The BNB discount isn't an isolated saving move — it can stack with the invite-code rebate. The two act at different stages: the BNB discount cuts at settlement, the invite-code rebate returns a percentage afterward. Both work on top of the base rate — one discounting on the spot, one returning afterward — so one before, one after, they usually both apply.

Run a sum and it clicks. A spot taker trade with a raw fee of 2 USDT: BNB discount only about 1.5, invite-code rebate only (20% returned) about 1.6, both about 1.2. This is just an estimating frame and the real figure follows your statement, but the direction is stable: stacking the two clearly beats using one. And both only need setting once — enter the code at sign-up, turn on the discount on your first trade — after which they keep working. To see how much your own case differs, plug it into the fee calculator for the clearest view.

Turn on both savings
Enter our invite code BN0128 at sign-up for a percentage off your trading fees; once inside, turn on the BNB discount in the trading screen — stacking the two saves more.

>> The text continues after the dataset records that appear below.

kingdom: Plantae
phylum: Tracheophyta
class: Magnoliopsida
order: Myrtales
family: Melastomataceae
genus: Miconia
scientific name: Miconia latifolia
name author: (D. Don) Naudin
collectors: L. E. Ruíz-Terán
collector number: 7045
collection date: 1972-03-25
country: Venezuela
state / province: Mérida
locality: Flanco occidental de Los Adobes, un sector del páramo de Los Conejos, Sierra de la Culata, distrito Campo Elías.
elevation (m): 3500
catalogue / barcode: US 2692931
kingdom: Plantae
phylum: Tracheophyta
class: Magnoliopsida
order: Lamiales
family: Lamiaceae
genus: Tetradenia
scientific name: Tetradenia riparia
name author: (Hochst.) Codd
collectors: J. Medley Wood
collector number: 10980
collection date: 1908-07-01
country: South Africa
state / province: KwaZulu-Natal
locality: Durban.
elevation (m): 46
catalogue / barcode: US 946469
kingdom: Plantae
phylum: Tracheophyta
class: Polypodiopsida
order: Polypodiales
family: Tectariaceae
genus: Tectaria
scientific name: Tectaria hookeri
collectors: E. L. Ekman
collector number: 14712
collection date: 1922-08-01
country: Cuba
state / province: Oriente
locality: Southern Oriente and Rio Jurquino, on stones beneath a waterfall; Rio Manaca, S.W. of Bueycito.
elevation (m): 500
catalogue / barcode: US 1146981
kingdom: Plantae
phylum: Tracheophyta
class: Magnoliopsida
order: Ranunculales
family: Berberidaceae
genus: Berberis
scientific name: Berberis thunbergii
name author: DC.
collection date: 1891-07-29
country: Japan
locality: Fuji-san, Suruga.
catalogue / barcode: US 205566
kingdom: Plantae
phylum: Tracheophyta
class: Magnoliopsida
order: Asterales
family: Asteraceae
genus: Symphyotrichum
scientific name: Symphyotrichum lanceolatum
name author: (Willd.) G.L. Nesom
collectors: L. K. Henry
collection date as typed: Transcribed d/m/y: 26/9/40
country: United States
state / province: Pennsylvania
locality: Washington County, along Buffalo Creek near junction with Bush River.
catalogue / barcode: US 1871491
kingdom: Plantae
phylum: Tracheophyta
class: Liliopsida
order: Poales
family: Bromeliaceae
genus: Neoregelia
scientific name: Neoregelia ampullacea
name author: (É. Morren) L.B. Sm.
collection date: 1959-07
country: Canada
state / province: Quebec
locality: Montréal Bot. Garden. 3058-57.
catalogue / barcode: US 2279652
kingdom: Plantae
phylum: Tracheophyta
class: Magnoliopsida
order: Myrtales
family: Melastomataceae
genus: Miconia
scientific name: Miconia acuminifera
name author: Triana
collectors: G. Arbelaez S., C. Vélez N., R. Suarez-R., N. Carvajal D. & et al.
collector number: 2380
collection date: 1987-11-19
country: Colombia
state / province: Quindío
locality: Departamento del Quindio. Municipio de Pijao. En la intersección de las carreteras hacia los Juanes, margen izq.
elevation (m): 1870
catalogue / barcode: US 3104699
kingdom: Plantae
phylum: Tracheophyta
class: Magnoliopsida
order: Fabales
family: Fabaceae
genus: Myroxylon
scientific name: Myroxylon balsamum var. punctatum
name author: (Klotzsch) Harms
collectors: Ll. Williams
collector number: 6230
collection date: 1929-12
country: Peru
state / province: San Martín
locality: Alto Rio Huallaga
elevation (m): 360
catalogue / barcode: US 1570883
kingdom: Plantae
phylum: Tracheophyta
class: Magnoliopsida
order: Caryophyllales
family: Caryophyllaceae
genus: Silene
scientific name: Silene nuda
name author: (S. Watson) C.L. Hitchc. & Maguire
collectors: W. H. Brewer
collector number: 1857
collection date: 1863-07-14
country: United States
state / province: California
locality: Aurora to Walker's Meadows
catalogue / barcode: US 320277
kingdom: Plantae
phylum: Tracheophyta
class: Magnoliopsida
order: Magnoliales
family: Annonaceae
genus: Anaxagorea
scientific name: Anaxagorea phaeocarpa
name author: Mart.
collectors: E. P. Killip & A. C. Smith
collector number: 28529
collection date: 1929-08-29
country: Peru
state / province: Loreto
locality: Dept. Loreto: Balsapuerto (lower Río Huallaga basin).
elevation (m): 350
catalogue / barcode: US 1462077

* The final rate is whatever Binance shows on its page; the perk comes from registering through our invite code and adds nothing to your cost.

Sign up with our code

7. Editorial check

Whether the switch is actually working, you can check at a glanceMany people turn on the discount but aren't sure it's really saving — checking is actually simple. Per the mechanism, once "pay fees with BNB" is on, at settlement the system deducts the fee from your BNB balance first and discounts it. What you should focus on is the detail after an order fills: the "Fee" line changes to being priced in BNB, with the amount a notch lower than without the discount — roughly the discounted level. So the way to verify is: turn the switch on, do any spot trade, then open the order detail and confirm that line is BNB-priced and the amount is smaller. If those two match, the discount is working — no need to fuss over the exact few cents saved.

In short: BNB is Binance's platform token, and turning on "pay fees with BNB" discounts your trading fee at settlement (around 25% off on spot, per the page); keep enough BNB for a while, and running out just stops the discount rather than causing trouble; the price movement comes from that small balance and barely matters. Stack the invite-code rebate on top and that's the cheapest combination for an ordinary person.

Lin Yue · Bitu editorial
Exchange notes written for beginners. Lin Yue is a pen name; we don't pretend to be anyone's expert — we just write down the steps and traps we've checked again and again. For decisions involving money, go by the official pages and your own verification.